Texto fornecido:
= = = =

No íntimo do seu ser, ela sabia que aquilo não deveria acontecer e começou a
planejar sua fuga. Ela concluiu que, se tentasse levá-los através das linhas
rebeldes, nunca chegariam lá, mas raciocinou corretamente que duas crianças
andando juntas pela estrada não atrairiam muita atenção. Às primeiras luzes do
amanhecer, ela foi com eles tão longe quanto sua ousadia permitiu. Então, com
um último abraço apertado, em meio a lágrimas, deu o último beijo e apressou-os
pelo caminho. A última coisa que os meninos viram ao se virarem para trás foi a
mãe acenando para eles à distância.
Quando
os camaradas chegaram em busca dos meninos, ela tentou despistá-los, mas a
verdade logo apareceu. Os líderes rebeldes a aprisionaram no porão de sua
própria casa e a torturaram. Depois a levaram ao pomar e a colocaram diante de
um pelotão de fuzilamento. Aqueles que testemunharam a cena disseram que,
momentos antes da execução, ela ergueu os braços e clamou: “Meus filhos! Meus
filhos!”
Dá para
entender por que a história dessa corajosa mãe comove o coração de milhões.

= = = =

Dados fornecidos:
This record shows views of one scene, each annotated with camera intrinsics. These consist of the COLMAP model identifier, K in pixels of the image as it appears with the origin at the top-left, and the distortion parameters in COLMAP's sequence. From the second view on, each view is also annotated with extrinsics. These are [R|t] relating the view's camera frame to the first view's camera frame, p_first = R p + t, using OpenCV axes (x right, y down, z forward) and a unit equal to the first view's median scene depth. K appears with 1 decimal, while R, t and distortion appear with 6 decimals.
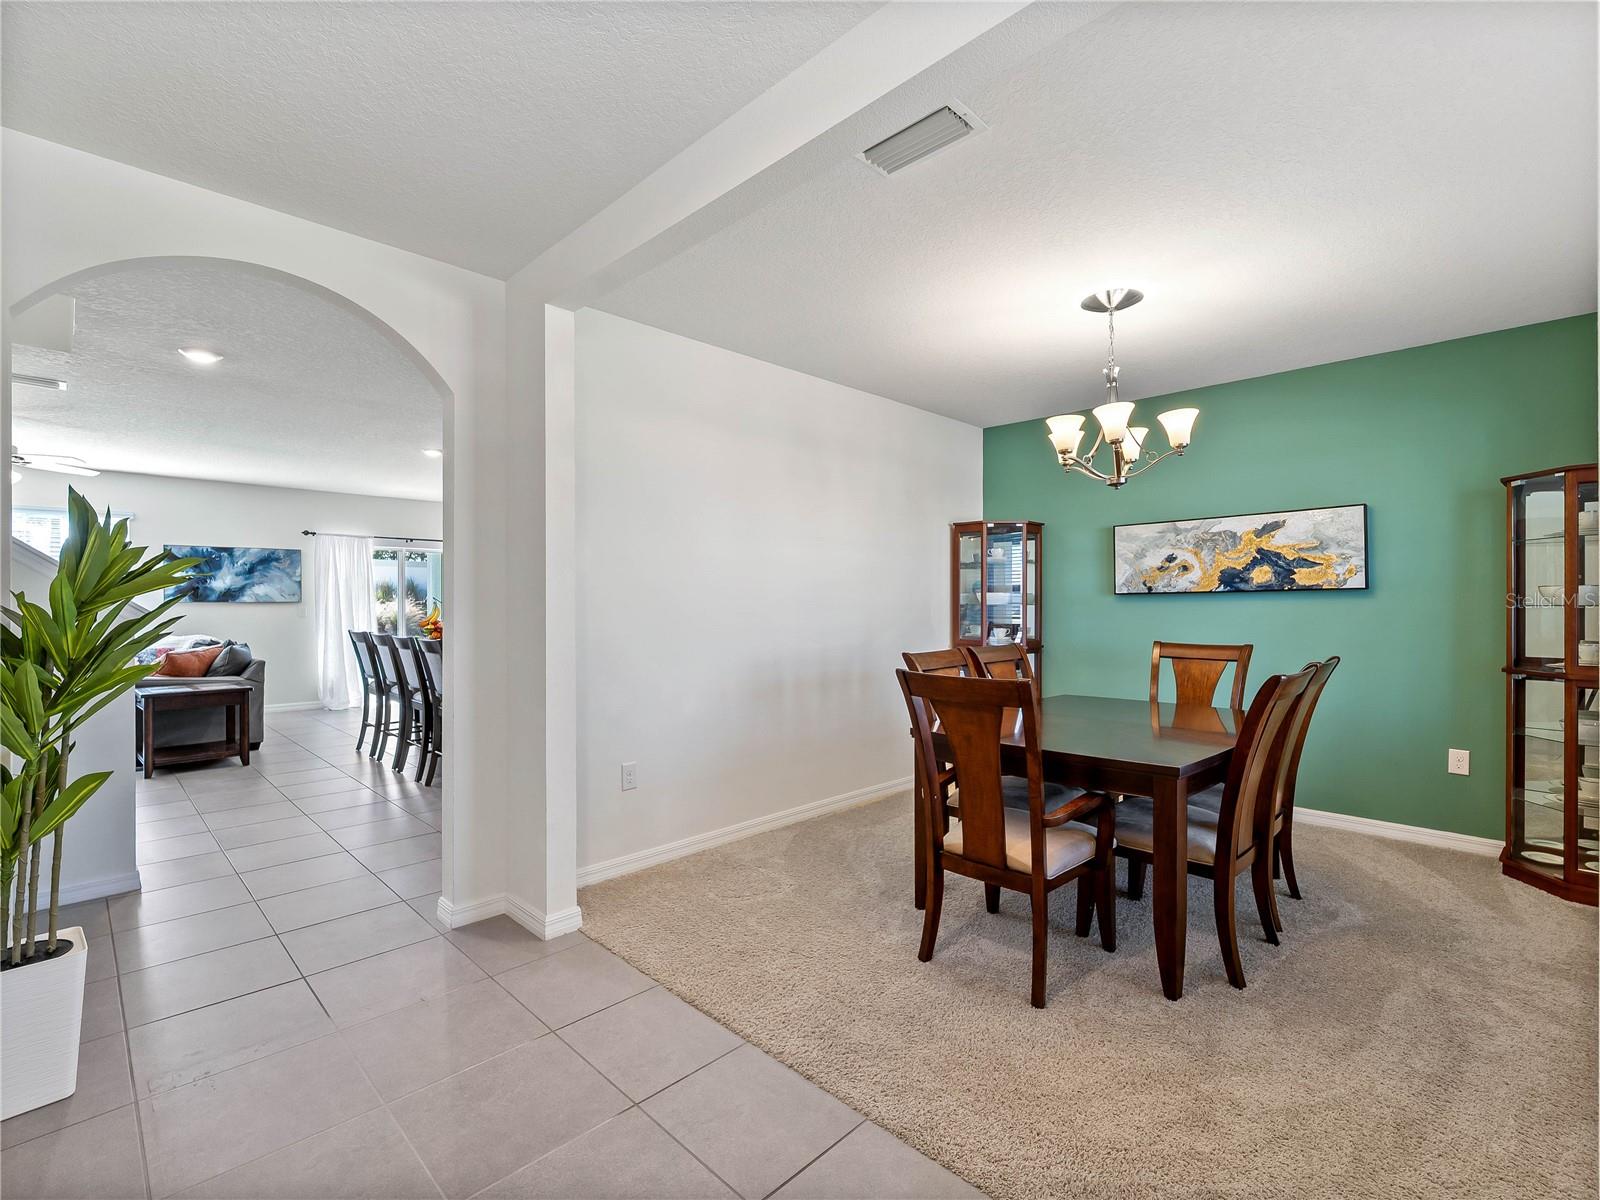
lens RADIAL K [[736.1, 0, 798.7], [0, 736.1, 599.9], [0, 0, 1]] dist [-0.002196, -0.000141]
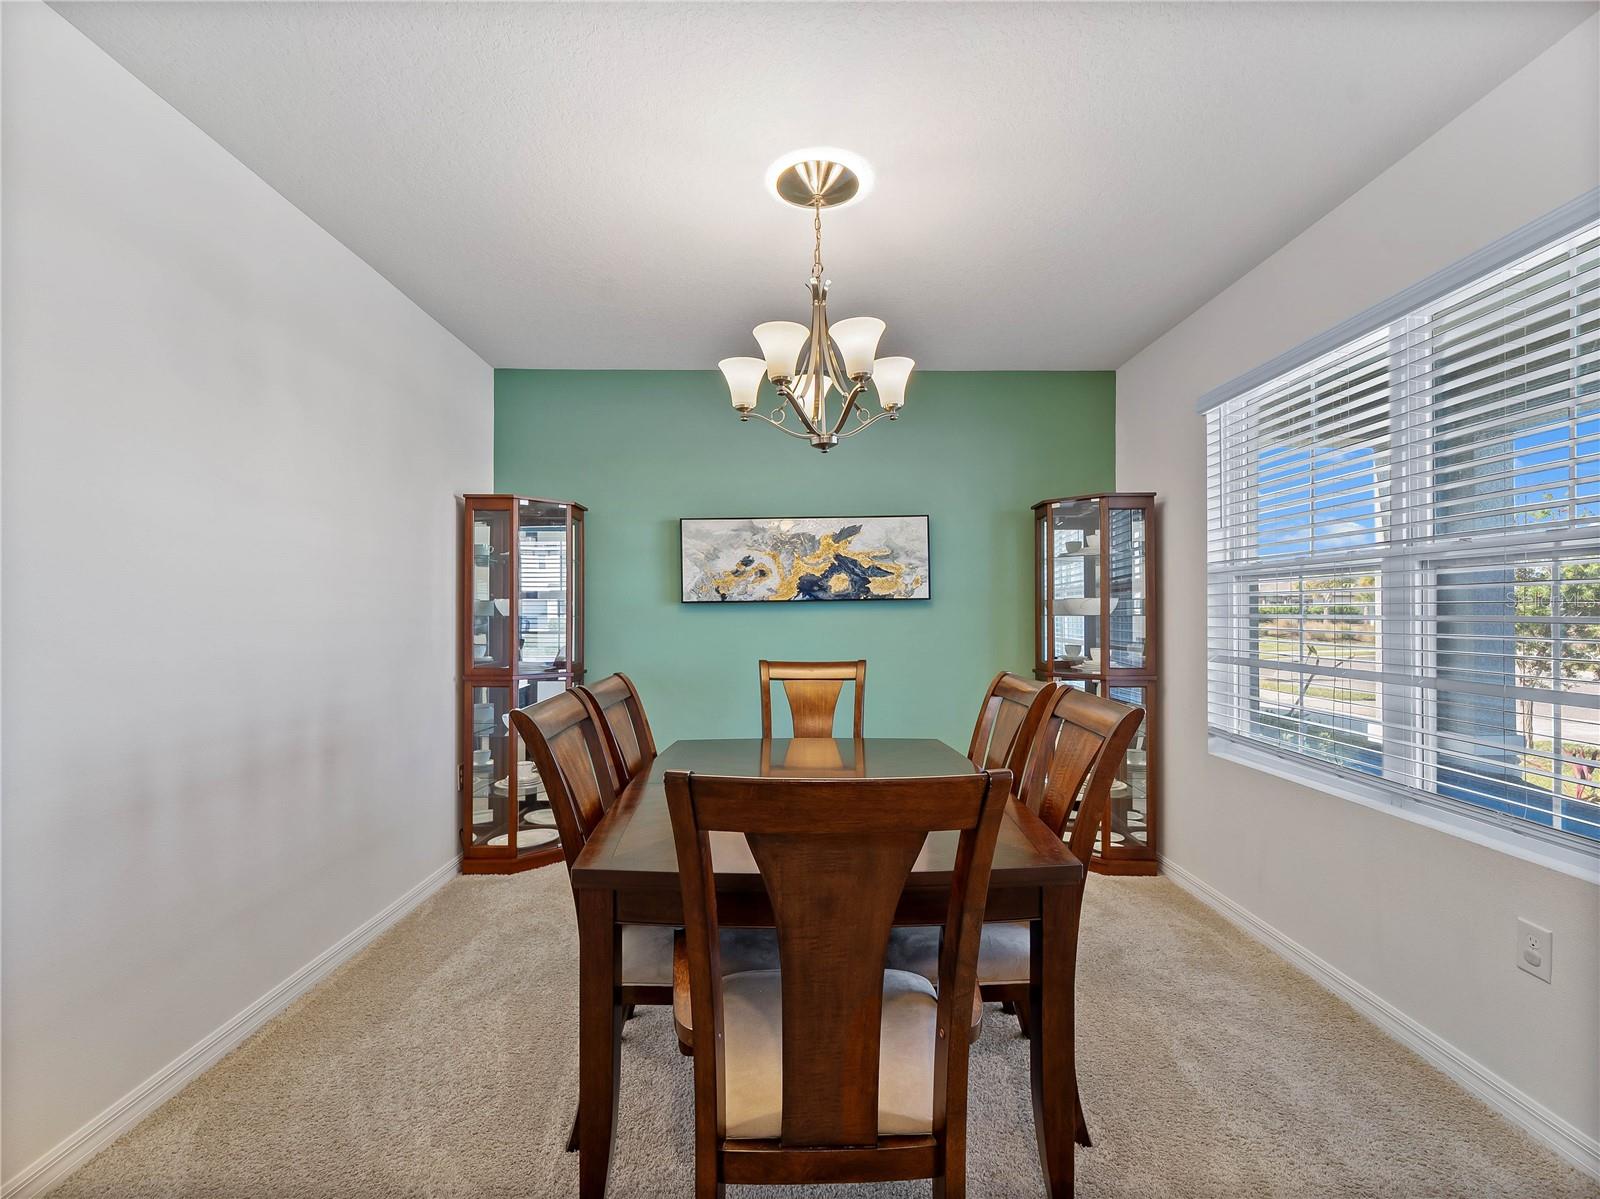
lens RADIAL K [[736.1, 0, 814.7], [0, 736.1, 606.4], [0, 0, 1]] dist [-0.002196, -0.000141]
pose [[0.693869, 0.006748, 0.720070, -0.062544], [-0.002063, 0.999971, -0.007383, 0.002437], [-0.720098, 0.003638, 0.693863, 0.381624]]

= = = =

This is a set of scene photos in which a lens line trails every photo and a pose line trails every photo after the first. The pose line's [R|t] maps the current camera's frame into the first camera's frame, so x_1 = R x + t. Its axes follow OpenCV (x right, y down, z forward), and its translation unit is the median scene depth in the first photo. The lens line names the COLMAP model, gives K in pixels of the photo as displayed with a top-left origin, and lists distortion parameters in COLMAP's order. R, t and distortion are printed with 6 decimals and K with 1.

= = = =

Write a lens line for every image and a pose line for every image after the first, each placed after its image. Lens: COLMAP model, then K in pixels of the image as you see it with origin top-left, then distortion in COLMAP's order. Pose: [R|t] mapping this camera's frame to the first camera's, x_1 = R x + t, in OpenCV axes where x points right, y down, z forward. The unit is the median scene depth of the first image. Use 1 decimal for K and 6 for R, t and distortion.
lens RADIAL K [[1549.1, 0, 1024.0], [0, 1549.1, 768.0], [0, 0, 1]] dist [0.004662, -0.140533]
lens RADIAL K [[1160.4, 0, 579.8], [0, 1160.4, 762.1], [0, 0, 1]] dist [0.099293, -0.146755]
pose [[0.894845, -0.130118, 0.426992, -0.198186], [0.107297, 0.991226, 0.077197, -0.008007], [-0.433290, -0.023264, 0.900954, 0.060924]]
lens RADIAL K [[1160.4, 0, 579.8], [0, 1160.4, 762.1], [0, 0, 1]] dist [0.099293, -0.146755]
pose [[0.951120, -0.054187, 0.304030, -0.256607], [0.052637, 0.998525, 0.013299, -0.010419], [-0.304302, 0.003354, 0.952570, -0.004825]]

= = = =

Requisitos da tarefa:
**1.** Digite novamente o trecho do relato sobre a mãe e os meninos, começando nas palavras "No íntimo do" e parando depois de "eles à distância.".
**2.** Responda com base no relato sobre a mãe e os meninos:
(a) Qual foi a última coisa que os meninos viram ao se virarem para trás?
(b) Em que lugar os líderes rebeldes aprisionaram a mãe?
(c) Para onde a levaram depois de torturá-la?

Resultados esperados:
**1.**
No íntimo do seu ser, ela sabia que aquilo não deveria acontecer e começou a
planejar sua fuga. Ela concluiu que, se tentasse levá-los através das linhas
rebeldes, nunca chegariam lá, mas raciocinou corretamente que duas crianças
andando juntas pela estrada não atrairiam muita atenção. Às primeiras luzes do
amanhecer, ela foi com eles tão longe quanto sua ousadia permitiu. Então, com
um último abraço apertado, em meio a lágrimas, deu o último beijo e apressou-os
pelo caminho. A última coisa que os meninos viram ao se virarem para trás foi a
mãe acenando para eles à distância.

**2.**
(a) A mãe acenando para eles à distância.
(b) No porão de sua própria casa.
(c) Ao pomar, onde a colocaram diante de um pelotão de fuzilamento.